14.12.09

El derecho de Haidar


Las posibilidades de un refugiado famoso mejoran de la misma manera que un perro con un nombre tiene más probabilidades de sobrevivir que un simple perro callejero que es tan sólo un perro.

Hannah Arendt, Los orígenes del totalitarismo

El activismo político de la señora Haidar ha puesto ante el cosmopolita la más lograda encarnación de su ideal, el auténtico sujeto de derechos humanos. Negándose a aceptar como propia la nacionalidad marroquí, la señora Haidar se encuentra únicamente bajo protección por su fama y por los derechos que ser derivan de su humana condición. Sólo ésta fama y una muy trabajada campaña mediática la han salvado de convertirse en víctima anónima de los caprichos de la geopolítica y la monarquía marroquí, dejando en evidencia lo poco que se tiene cuando sólo se tienen derechos humanos. Porque estos derechos, que tan a menudo son invocados en discursos que pretenden dar por superada la tradicional soberanía de los Estados y demoler las fronteras en el imparable avance hacia el Gobierno Mundial, ni pueden ni han podido nunca actuar como tales protegiendo a quien precisamente por no tener el amparo de gobierno alguno necesitaría del suyo.

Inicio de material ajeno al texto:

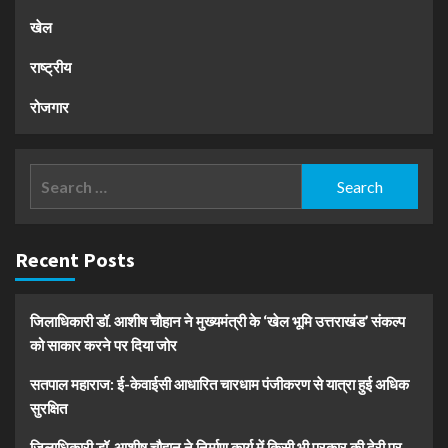
खेल
राष्ट्रीय
रोजगार
Search
for:
Recent Posts
जिलाधिकारी डॉ. आशीष चौहान ने मुख्यमंत्री के ‘खेल भूमि उत्तराखंड’ संकल्प
को साकार करने पर दिया जोर
सतपाल महाराज: ई-केवाईसी आधारित चारधाम पंजीकरण से यात्रा हुई अधिक
सुरक्षित
जिलाधिकारी डॉ. आशीष चौहान ने निर्माण कार्य में किसी भी प्रकार की देरी पर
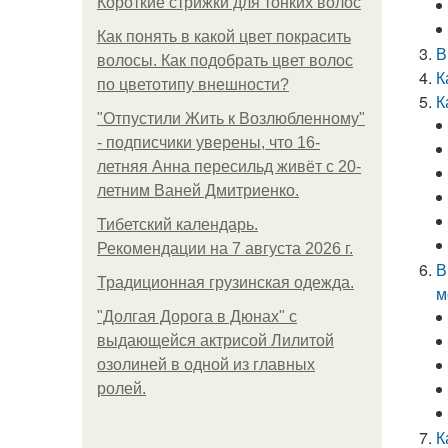
Короткие стрижки для тонких волос
Как понять в какой цвет покрасить
В
волосы. Как подобрать цвет волос
К
по цветотипу внешности?
К
"Отпустили Жить к Возлюбленному"
- подписчики уверены, что 16-
летняя Анна пересильд живёт с 20-
летним Ваней Дмитриенко.
Тибетский календарь.
Рекомендации на 7 августа 2026 г.
В
Традиционная грузинская одежда.
м
"Долгая Дорога в Дюнах" с
выдающейся актрисой Лилитой
озолиней в одной из главных
ролей.
К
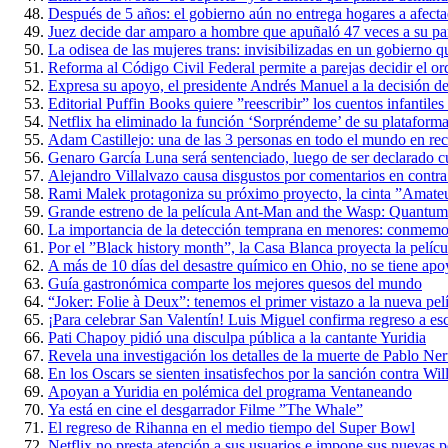
Después de 5 años: el gobierno aún no entrega hogares a afect
Juez decide dar amparo a hombre que apuñaló 47 veces a su par
La odisea de las mujeres trans: invisibilizadas en un gobierno qu
Reforma al Código Civil Federal permite a parejas decidir el ord
Expresa su apoyo, el presidente Andrés Manuel a la decisión d
Editorial Puffin Books quiere ”reescribir” los cuentos infantile
Netflix ha eliminado la función ‘Sorpréndeme’ de su plataform
Adam Castillejo: una de las 3 personas en todo el mundo en re
Genaro García Luna será sentenciado, luego de ser declarado cu
Alejandro Villalvazo causa disgustos por comentarios en contra
Rami Malek protagoniza su próximo proyecto, la cinta ”Amate
Grande estreno de la película Ant-Man and the Wasp: Quantum
La importancia de la detección temprana en menores: conmemora
Por el ”Black history month”, la Casa Blanca proyecta la películ
A más de 10 días del desastre químico en Ohio, no se tiene apo
Guía gastronómica comparte los mejores quesos del mundo
“Joker: Folie à Deux”: tenemos el primer vistazo a la nueva pel
¡Para celebrar San Valentín! Luis Miguel confirma regreso a es
Pati Chapoy pidió una disculpa pública a la cantante Yuridia
Revela una investigación los detalles de la muerte de Pablo Ne
En los Oscars se sienten insatisfechos por la sanción contra Wi
Apoyan a Yuridia en polémica del programa Ventaneando
Ya está en cine el desgarrador Filme ”The Whale”
El regreso de Rihanna en el medio tiempo del Super Bowl
Netflix no presta atención a sus usuarios e impone sus nuevas po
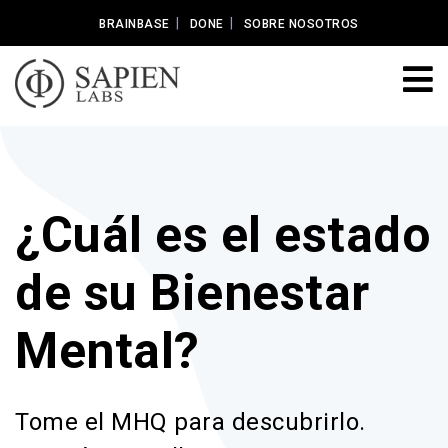
BRAINBASE
DONE
SOBRE NOSOTROS
¿Cuál es el estado
de su Bienestar
Mental?
Tome el MHQ para descubrirlo.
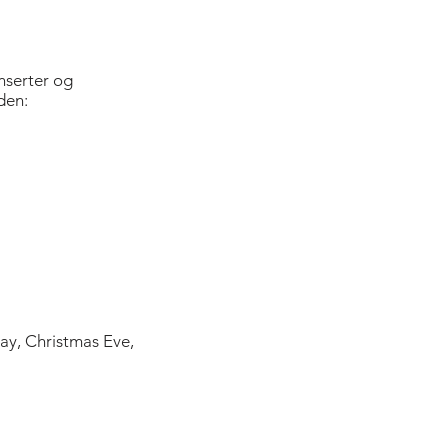
onserter og
den:
Day, Christmas Eve,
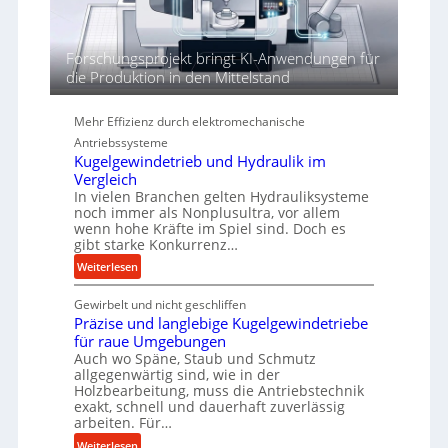
e
n
d
Forschungsprojekt bringt KI-Anwendungen für
i
die Produktion in den Mittelstand
e
P
Mehr Effizienz durch elektromechanische
e
Antriebssysteme
r
Kugelgewindetrieb und Hydraulik im
f
Vergleich
o
In vielen Branchen gelten Hydrauliksysteme
r
noch immer als Nonplusultra, vor allem
m
wenn hohe Kräfte im Spiel sind. Doch es
gibt starke Konkurrenz…
a
n
:
Weiterlesen
c
K
e
Gewirbelt und nicht geschliffen
u
b
Präzise und langlebige Kugelgewindetriebe
g
e
für raue Umgebungen
e
i
Auch wo Späne, Staub und Schmutz
l
allgegenwärtig sind, wie in der
m
g
Holzbearbeitung, muss die Antriebstechnik
D
e
exakt, schnell und dauerhaft zuverlässig
r
w
arbeiten. Für…
ü
i
:
Weiterlesen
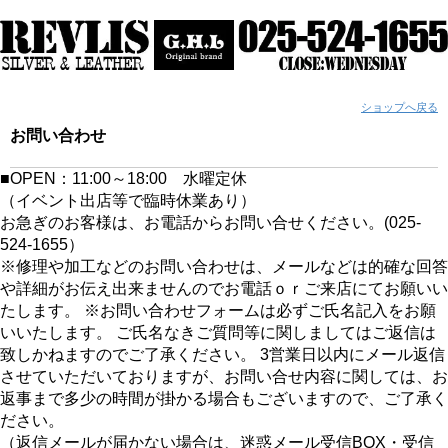
ショップへ戻る
お問い合わせ
■OPEN：11:00～18:00 水曜定休
（イベント出店等で臨時休業あり）
お急ぎのお客様は、お電話からお問い合せください。(025-
524-1655）
※修理や加工などのお問い合わせは、メールなどは的確な回答
や詳細がお伝え出来ませんのでお電話ｏｒご来店にてお願いい
たします。 ※お問い合わせフォームは必ずご氏名記入をお願
いいたします。 ご氏名なきご質問等に関しましてはご返信は
致しかねますのでご了承ください。 3営業日以内にメール返信
させていただいておりますが、お問い合せ内容に関しては、お
返事まで多少の時間が掛かる場合もございますので、ご了承く
ださい。
（返信メールが届かない場合は、迷惑メール受信BOX・受信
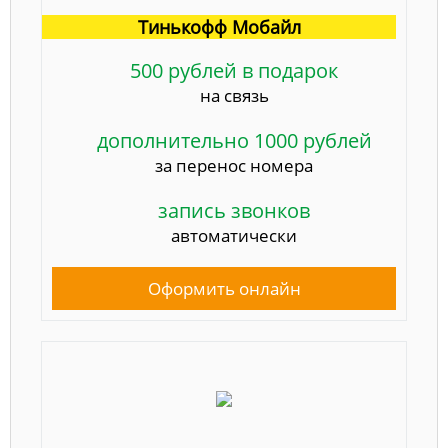
Тинькофф Мобайл
500 рублей в подарок
на связь
дополнительно 1000 рублей
за перенос номера
запись звонков
автоматически
Оформить онлайн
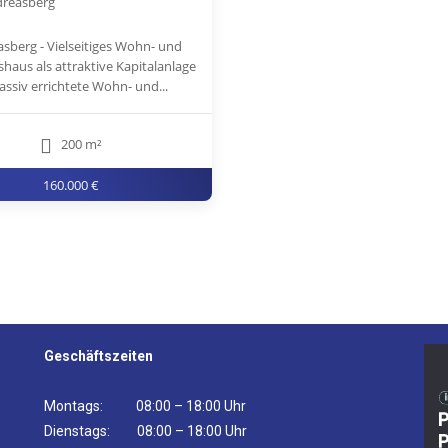
dreasberg
asberg - Vielseitiges Wohn- und
haus als attraktive Kapitalanlage
ssiv errichtete Wohn- und...
200 m²
160.000 €
Geschäftszeiten
Montags: 08:00 – 18:00 Uhr
Dienstags: 08:00 – 18:00 Uhr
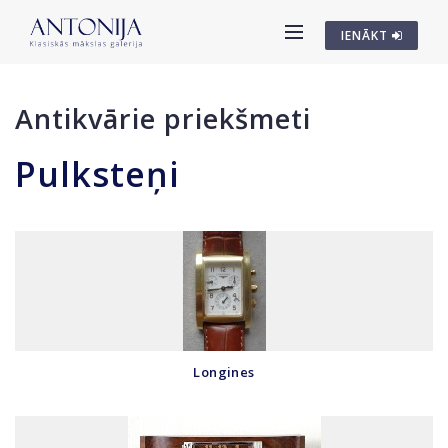
IENĀKT
Antikvārie priekšmeti
Pulksteņi
Longines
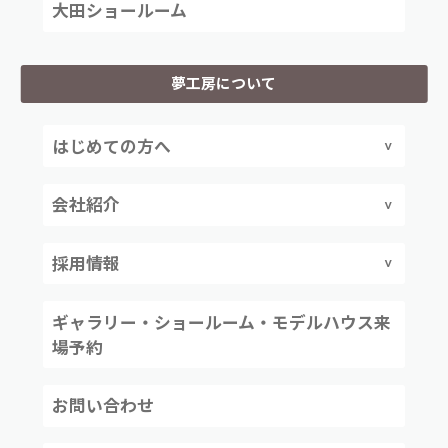
大田ショールーム
夢工房について
はじめての方へ
会社紹介
採用情報
ギャラリー・ショールーム・モデルハウス来
場予約
お問い合わせ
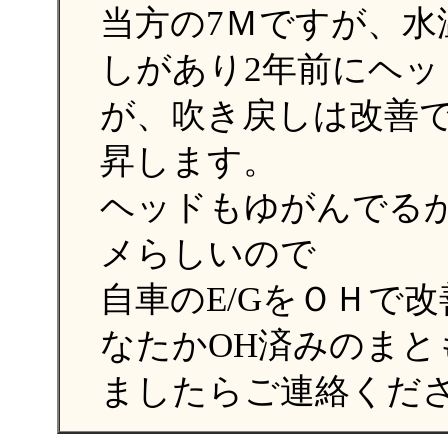
当方の7Ｍですが、水
しがあり2年前にヘ
が、吹き戻しは改善
昇します。
ヘッドもゆがんでる
メらしいので
自車のE/GをＯＨで
なたかOH済みのま
ましたらご連絡くだ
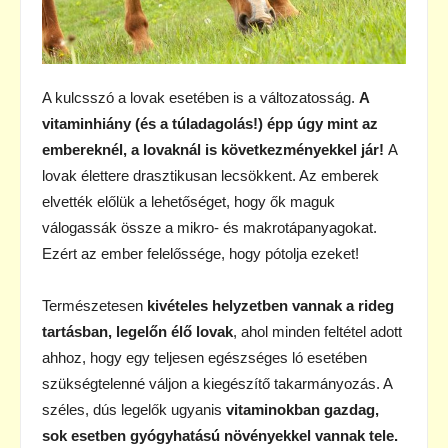
A kulcsszó a lovak esetében is a változatosság.
A
vitaminhiány (és a túladagolás!) épp úgy mint az
embereknél, a lovaknál is következményekkel jár!
A
lovak élettere drasztikusan lecsökkent. Az emberek
elvették előlük a lehetőséget, hogy ők maguk
válogassák össze a mikro- és makrotápanyagokat.
Ezért az ember felelőssége, hogy pótolja ezeket!
Természetesen
kivételes helyzetben vannak a rideg
tartásban, legelőn élő lovak
, ahol minden feltétel adott
ahhoz, hogy egy teljesen egészséges ló esetében
szükségtelenné váljon a kiegészítő takarmányozás. A
széles, dús legelők ugyanis
vitaminokban gazdag,
sok esetben gyógyhatású növényekkel vannak tele.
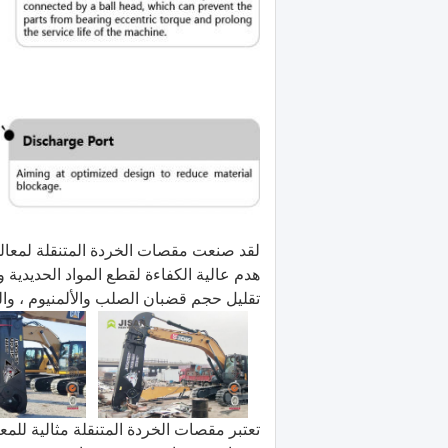
لقد صنعت مقصات الخردة المتنقلة لمعالجة
هدم عالية الكفاءة لقطع المواد الحديدية
تقليل حجم قضبان الصلب والألمنيوم ، وا
تعتبر مقصات الخردة المتنقلة مثالية للمعا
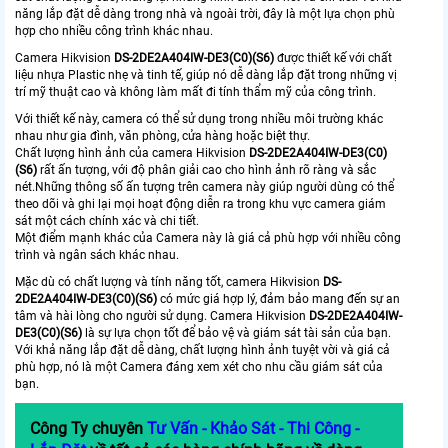
năng lắp đặt dễ dàng trong nhà và ngoài trời, đây là một lựa chọn phù
hợp cho nhiều công trình khác nhau.
Camera Hikvision
DS-2DE2A404IW-DE3(C0)(S6)
được thiết kế với chất
liệu nhựa Plastic nhẹ và tinh tế, giúp nó dễ dàng lắp đặt trong những vị
trí mỹ thuật cao và không làm mất đi tính thẩm mỹ của công trình.
Với thiết kế này, camera có thể sử dụng trong nhiều môi trường khác
nhau như gia đình, văn phòng, cửa hàng hoặc biệt thự.
Chất lượng hình ảnh của camera Hikvision
DS-2DE2A404IW-DE3(C0)
(S6)
rất ấn tượng, với độ phân giải cao cho hình ảnh rõ ràng và sắc
nét.Những thông số ấn tượng trên camera này giúp người dùng có thể
theo dõi và ghi lại mọi hoạt động diễn ra trong khu vực camera giám
sát một cách chính xác và chi tiết.
Một điểm mạnh khác của Camera này là giá cả phù hợp với nhiều công
trình và ngân sách khác nhau.
Mặc dù có chất lượng và tính năng tốt, camera Hikvision
DS-
2DE2A404IW-DE3(C0)(S6)
có mức giá hợp lý, đảm bảo mang đến sự an
tâm và hài lòng cho người sử dụng. Camera Hikvision
DS-2DE2A404IW-
DE3(C0)(S6)
là sự lựa chọn tốt để bảo vệ và giám sát tài sản của bạn.
Với khả năng lắp đặt dễ dàng, chất lượng hình ảnh tuyệt vời và giá cả
phù hợp, nó là một Camera đáng xem xét cho nhu cầu giám sát của
bạn.
Công Ty chuyên
Tư Vấn - Khảo Sát - Thi Công -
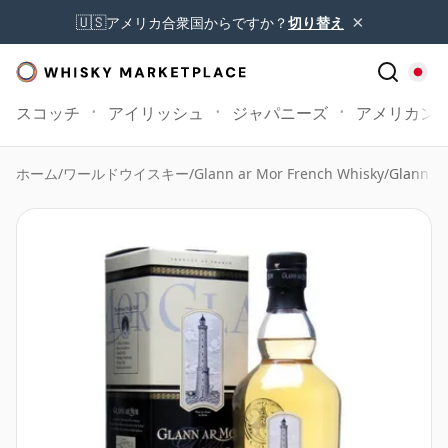
×
🇺🇸
アメリカ合衆国からですか？
切り替え
スコッチ
アイリッシュ
ジャパニーズ
アメリカン
ホーム
/
ワールドウイスキー
/
Glann ar Mor French Whisky
/
Glann a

Como bien dice la filósofa judía Hannah Arendt en el citado libro,
los derechos del hombre, después de todo, habían sido definidos como “inalienables” porque se suponía que eran independientes de todos los gobiernos; pero resultó que, en el momento en que los seres humanos carecían de su propio gobierno y tenían que recurrir a sus mínimos derechos, no quedaba ninguna autoridad para protegerles ni ninguna institución que deseara garantizarlos.
Suele discutirse sobre la posibilidad de que unos derechos tan evidentemente europeos en su orígen puedan ser humanos en su destino, y suele hacerse pensando que el problema es cultural o discursivo. Nada más lejos de la realidad, puesto que el problema es técnico y únicamente técnico. El problema de los derechos humanos y de su defensa es que pretendiéndose derechos de todos los hombres sea inexistente y hasta indeseable el gobierno que alcance a garantizarlos y protegerlos y ante el que todos sean legalmente iguales. Parecían saberlo muy bien los americanos y los franceses cuando ahorraban en distinciones entre los derechos del hombre y los del ciudadano, cómo muy bien sabíanGeorge W. Bush y Napoleón que para extender los derechos humanos había que extender la comunidad política.
Por eso, y muy a pesar del cosmopolitismo al uso, la principal tarea de la política mundial sigue siendo el fortalecimiento de los estados tradicionales. Bien lo  saben nuestros desafortunados cooperantes en Mauritania, ya que es precisamente la debilidad de las instituciones, lo que los llevó hasta allí y lo que allí los retiene. Así que no deberíamos tener mucha prisa en superar el Estado tradicional mientras las mayores amenazas a la paz mundial y a los derechos humanos surjan justamente de los estados ya superados. Estados en los que no se encuentra autoridad alguna ante la cual reivindicar lo que se consideran derechos propios, a la que se pueda responsabilizar de su atropello y a la que, en última instancia, se pueda exigir que vele por su salvaguarda y responda por ellos. No hay mayor amenaza a los derechos humanos que el anonimato, el encontrarse fuera de toda ley no siendo reconocido por institución política alguna. Como bien dice el disidente cubano Oswaldo Payá, toda reivindicación de los derechos humanos es en último término una reivindicación del derecho fundamental a tener derechos. Ya no humanos, sino derechos políticos.